Pada kenyataannya, tidak banyak yang berpendapat bahwa pembagian kupon daging kurban itu merendahkan. Kebanyakan orang menerimanya sebagai sesuatu yang wajar, dan sesuai kewajaran, orang-orang datang mengerumuni barang gratisan.

Tetapi ibadah kurban tidak dimaksudkan sebagai sekadar bagi-bgi gratisan. Dan kewajiban setiap makhluk berakallah untuk mempertanyakan dan menimbang ulang suatu "kewajaran".

Manusia yang setia pada harkatnya, meskipun papa dan kekurangan, tidak akan tunduk begitu rendah sampai mau berebut jatah bersusah-susah. Aku selalu berpikir begitu setiap kali menonton tayangan berita di TV yang menampilkan gambar puluhan dan ratusan orang menyerbu pembagian sembako atau apa saja; saling menyikut dan mendorong dan menginjak saudara demi sesuatu yang tak seberapa. Merubung gula seperti serangga gila. Aku selalu berpikir, bukan seperti ini kodrat dan fitrah manusia. Aku selalu berpikir, si penderma yang mengkondisikan sekumpulan manusia ini berlaku seperti binatang belaka tentunya sunguh tidak beres moralnya.

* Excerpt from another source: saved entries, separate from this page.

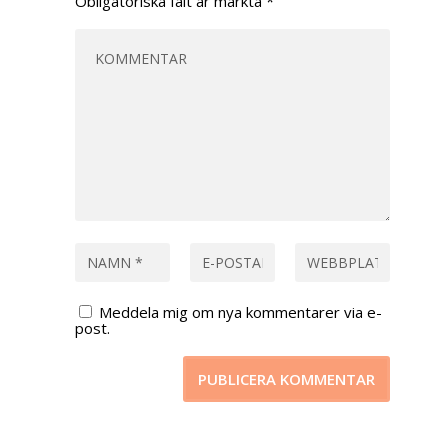
Obligatoriska fält är märkta
*
Meddela mig om nya kommentarer via e-
post.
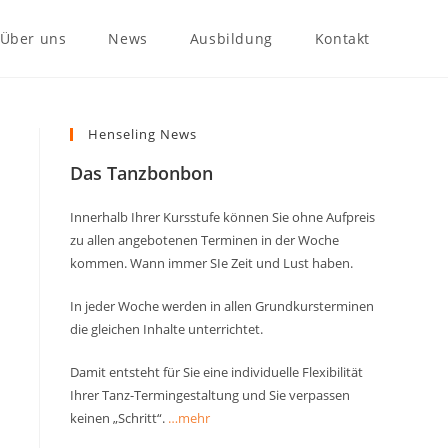
Über uns
News
Ausbildung
Kontakt
Henseling News
Das Tanzbonbon
Innerhalb Ihrer Kursstufe können Sie ohne Aufpreis
zu allen angebotenen Terminen in der Woche
kommen. Wann immer SIe Zeit und Lust haben.
In jeder Woche werden in allen Grundkursterminen
die gleichen Inhalte unterrichtet.
Damit entsteht für Sie eine individuelle Flexibilität
Ihrer Tanz-Termingestaltung und Sie verpassen
keinen „Schritt“.
…mehr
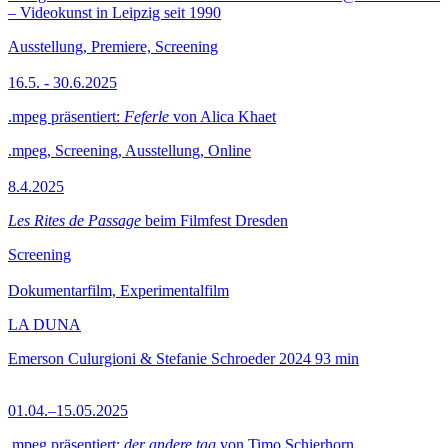
– Videokunst in Leipzig seit 1990
Ausstellung, Premiere, Screening
16.5. - 30.6.2025
.mpeg präsentiert:
Feferle
von Alica Khaet
.mpeg, Screening, Ausstellung, Online
8.4.2025
Les Rites de Passage
beim Filmfest Dresden
Screening
Dokumentarfilm, Experimentalfilm
LA DUNA
Emerson Culurgioni & Stefanie Schroeder
2024
93 min
01.04.–15.05.2025
.mpeg präsentiert:
der andere tag
von Timo Schierhorn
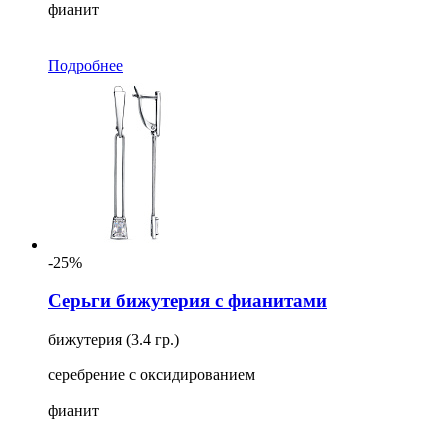
фианит
Подробнее
-25%
Серьги бижутерия с фианитами
бижутерия (3.4 гр.)
серебрение с оксидированием
фианит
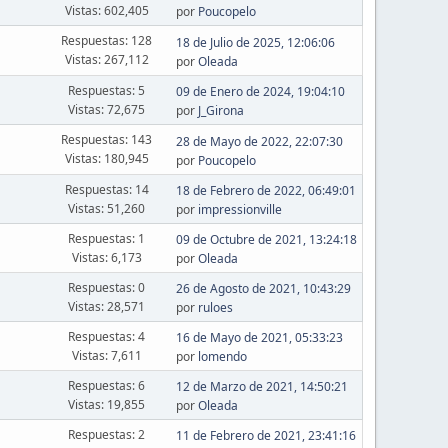
Vistas: 602,405
por
Poucopelo
Respuestas: 128
18 de Julio de 2025, 12:06:06
Vistas: 267,112
por
Oleada
Respuestas: 5
09 de Enero de 2024, 19:04:10
Vistas: 72,675
por
J_Girona
Respuestas: 143
28 de Mayo de 2022, 22:07:30
Vistas: 180,945
por
Poucopelo
Respuestas: 14
18 de Febrero de 2022, 06:49:01
Vistas: 51,260
por
impressionville
Respuestas: 1
09 de Octubre de 2021, 13:24:18
Vistas: 6,173
por
Oleada
Respuestas: 0
26 de Agosto de 2021, 10:43:29
Vistas: 28,571
por
ruloes
Respuestas: 4
16 de Mayo de 2021, 05:33:23
Vistas: 7,611
por
lomendo
Respuestas: 6
12 de Marzo de 2021, 14:50:21
Vistas: 19,855
por
Oleada
Respuestas: 2
11 de Febrero de 2021, 23:41:16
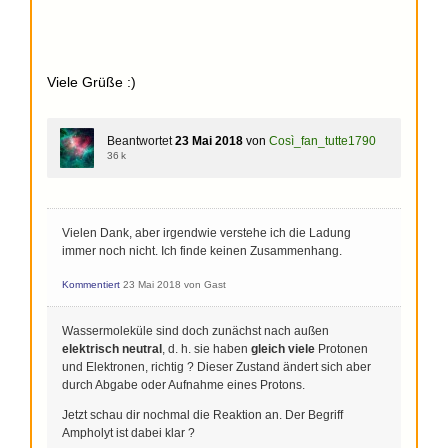
Viele Grüße :)
Beantwortet
23 Mai 2018
von
Così_fan_tutte1790
36 k
Vielen Dank, aber irgendwie verstehe ich die Ladung
immer noch nicht. Ich finde keinen Zusammenhang.
Kommentiert
23 Mai 2018
von
Gast
Wassermoleküle sind doch zunächst nach außen
elektrisch neutral
, d. h. sie haben
gleich viele
Protonen
und Elektronen, richtig ? Dieser Zustand ändert sich aber
durch Abgabe oder Aufnahme eines Protons.
Jetzt schau dir nochmal die Reaktion an. Der Begriff
Ampholyt ist dabei klar ?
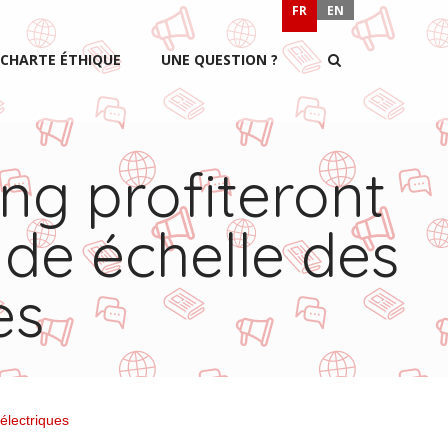
FR
EN
CHARTE ÉTHIQUE
UNE QUESTION ?
ng profiteront
nde échelle des
es
 électriques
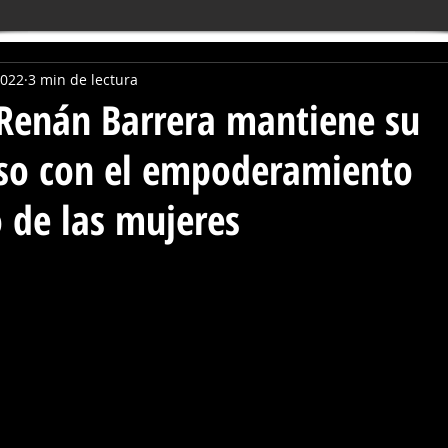
2022
3 min de lectura
 Renán Barrera mantiene su
o con el empoderamiento
 de las mujeres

Islam adalah agama yang mulia dan memuliakan. Aku tidak rela kalau Idul Adha pun dijadikan dalih untuk mengerdilkan fitrah manusia dan kemanusiaan.

Ini membuatku teringat pertanyaan yang dilontarkan Prof. Hasanu Simon, patron Pengajian Bubur Ayam di Pogung, Jogja, yang biasa kusambangi dulu. Beliau bertanya, "Mana yang lebih baik: orang miskin yang sabar atau orang kaya yang bersyukur?". Saat itu aku mesti berpikir keras sebelum menjawabnya.

Orang miskin yang sabar punya harga diri ke-Islam-an yang tinggi; percaya bahwa Tuhan sudah dan sedang memberikan yang terbaik baginya; yakin bahwa benda bukan ukuran kebahagiaan yang sebenarnya; dan tentunya tidak memuliakan daging kambing/sapi sebegitu tingi sampai merendahkan diri sendiri.

Orang kaya yang bersyukur percaya bahwa di mata Tuhan hanya ada ketakwaan; bahwa harta adalah titipan; bahwa kekayaan tidak membuatnya lebih tinggi daripada orang-orang miskin di luar sana. Dia tidak akan merendahkan mereka. Dia akan berbagi dengan tulus; dengan hati, bukan hanya dengan fulus.

Yang manapun tidak akan terlibat skema pembagian kupon daging kurban ini. Yang manapun aku rasa baik untuk menjadi. Tetapi tangan di atas lebih baik daripada tangan yang diberi, jadi begitulah jawabanku kala itu.

Aku percaya bahwa ketika semua orang miskin rela bersabar dan semua orang kaya senang bersyukur, yang dimaksud dengan kewajaran adalah "Islam yang memuliakan".

Dan aku percaya Papa akan mengiyakan.